Interview with Justin Kennedy | The Bucket List: Beer
Intro: Welcome to the number one cookbook podcast, Cookery by the Book, with Suzy Chase. She’s just a home cook in New York City, sitting at her dining room table, talking to cookbook authors.
Justin Kennedy: I’m Justin Kennedy, and my latest book is The Bucket List Beer.
Suzy Chase: Whether you’re planning a pub crawl, a weekend in the country or a long vacation, this book is chock-full of ideas for exploring the world’s best beer destinations. I have to call attention to how comprehensive this book is. Over 400 pages, it’s so heavy.
Suzy Chase: You list 1,000 of the best beer experiences around the world, so what’s your background in beer and where did you begin to dig into this beer exploration?
Justin Kennedy: My background in beer probably predates my college days, unfortunately, but, in college, I really started getting interested in beer and maybe beyond your usual sneaking your dad’s six packs or whatever, but I started really getting into beer when I went to grad school in Cleveland, Ohio, and there was a bar around the corner called Le Cave De Vin which… it’s a weird little bar that opened… I think it’s… It opened at eight o’clock and stayed open until about 4:00 in the morning, and there was this subterranean space that had all these crazy nooks and crannies, and there was vintage beer and fresh beer from local breweries, and I was just amazed by all the different stuff that was going on.
Justin Kennedy: After that, I moved to Washington, D.C., and it’s another great beer-drinking town with a lot of great bars, at the time, not a lot of breweries, but it was a good place to get into beer, and I started writing about beer when I was living there, freelancing for the Washington City Paper, which is an all-weekly that came out, a free little paper, and I was covering beer for that, and then I moved to New York about a decade ago, and I enrolled at… in the NYU food studies program and, from there, I started traveling a lot and writing more and more about beer as a real thing, so that’s my background in beer exploration.
Suzy Chase: You mentioned vintage beer. What’s that?
Justin Kennedy: Vintage beer is beer that’s aged somewhat. It can be aged for a few months. It could be aged years. It could even be aged decades. Typically, it’s aged in a bottle. It’s aged on purpose most of the time, but sometimes there’s vintage beer that’s discovered in the back of someone’s closet or something like that, and then not all beer is meant to… I would say 99.9% of beer is meant to be consumed fresh, but vintage beer is beer that has some kind of characteristic, either high alcohol or high acidity or something like that that can preserve it for a long period of time.
Suzy Chase: I’ve never heard of that, so talk about the numbers of breweries in the United States now.

## DATA UNDER STUDY
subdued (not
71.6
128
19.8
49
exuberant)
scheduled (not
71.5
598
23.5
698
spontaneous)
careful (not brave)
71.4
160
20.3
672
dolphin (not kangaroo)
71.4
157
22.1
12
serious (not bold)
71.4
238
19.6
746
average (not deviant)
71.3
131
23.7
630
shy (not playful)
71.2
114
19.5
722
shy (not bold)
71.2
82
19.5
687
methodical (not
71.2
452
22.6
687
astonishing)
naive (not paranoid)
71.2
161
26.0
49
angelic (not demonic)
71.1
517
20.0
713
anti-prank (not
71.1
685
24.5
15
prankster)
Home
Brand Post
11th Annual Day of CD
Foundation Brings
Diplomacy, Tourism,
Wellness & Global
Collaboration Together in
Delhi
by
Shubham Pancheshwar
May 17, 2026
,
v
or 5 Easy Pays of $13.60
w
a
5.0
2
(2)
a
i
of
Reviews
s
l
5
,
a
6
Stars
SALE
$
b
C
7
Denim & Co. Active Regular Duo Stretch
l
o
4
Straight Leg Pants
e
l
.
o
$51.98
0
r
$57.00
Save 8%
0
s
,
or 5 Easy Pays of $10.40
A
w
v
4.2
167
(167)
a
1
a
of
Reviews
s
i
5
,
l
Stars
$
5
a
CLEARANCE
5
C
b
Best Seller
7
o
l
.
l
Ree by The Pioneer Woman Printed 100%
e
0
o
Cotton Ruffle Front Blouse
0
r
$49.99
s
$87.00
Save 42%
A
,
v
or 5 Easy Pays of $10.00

## PROBLEM SET
(a) In the Justin Kennedy interview, what paper did he freelance for while living in Washington, D.C.?
(b) Write the next part of the Justin Kennedy beer interview, picking up after its final line.

## ANSWERS BELOW
(a) The Washington City Paper

(b)
Justin Kennedy: The early 1900s, there were about 2,000 breweries in the US, and that number slowly declined up until Prohibition and, for 13 years, we had no breweries at all, and then, after Prohibition, people started making beer again, but there were only about 700 breweries, and then, from post-Prohibition up until 1979, it slowly declined until the number dropped to 89 in 1979, so there were fewer than 90 breweries in the entire country, and then, in 1979, Jimmy Carter repealed the ban on homebrewing, and that got a lot of people interested in making beer themselves, which then meant they were taking their hobbies and making them a profession, so, between 1979 and then the mid-’90s, it got up to about 1,500 breweries. From the mid-’90s until now, it’s more than tripled, and the number today is 7,000 breweries.
Suzy Chase: In terms of styles, let’s say German-style beer, can you get that in the Midwest? Can you get that everywhere?
Justin Kennedy: You can get pretty much any style of beer anywhere. A good example of a German-style brewery in the Midwest is a very called Urban Chestnut, which is in St. Louis, and they make some of the best German-style lagers in the country, and it’s the type of beer I would put up against any actual German beer. It’s really that good.
Suzy Chase: I love that in each description you state why this pick is important. Why did you include that?
Justin Kennedy: I think we wanted to highlight why each entry was in here in the first place. It’s a thousand small entries. They’re short descriptions, but we really wanted to highlight why this place is better than the other places in its region.
Suzy Chase: Let’s go over some terminology. What’s the difference between microbrewery, craft brewery, and a brewpub?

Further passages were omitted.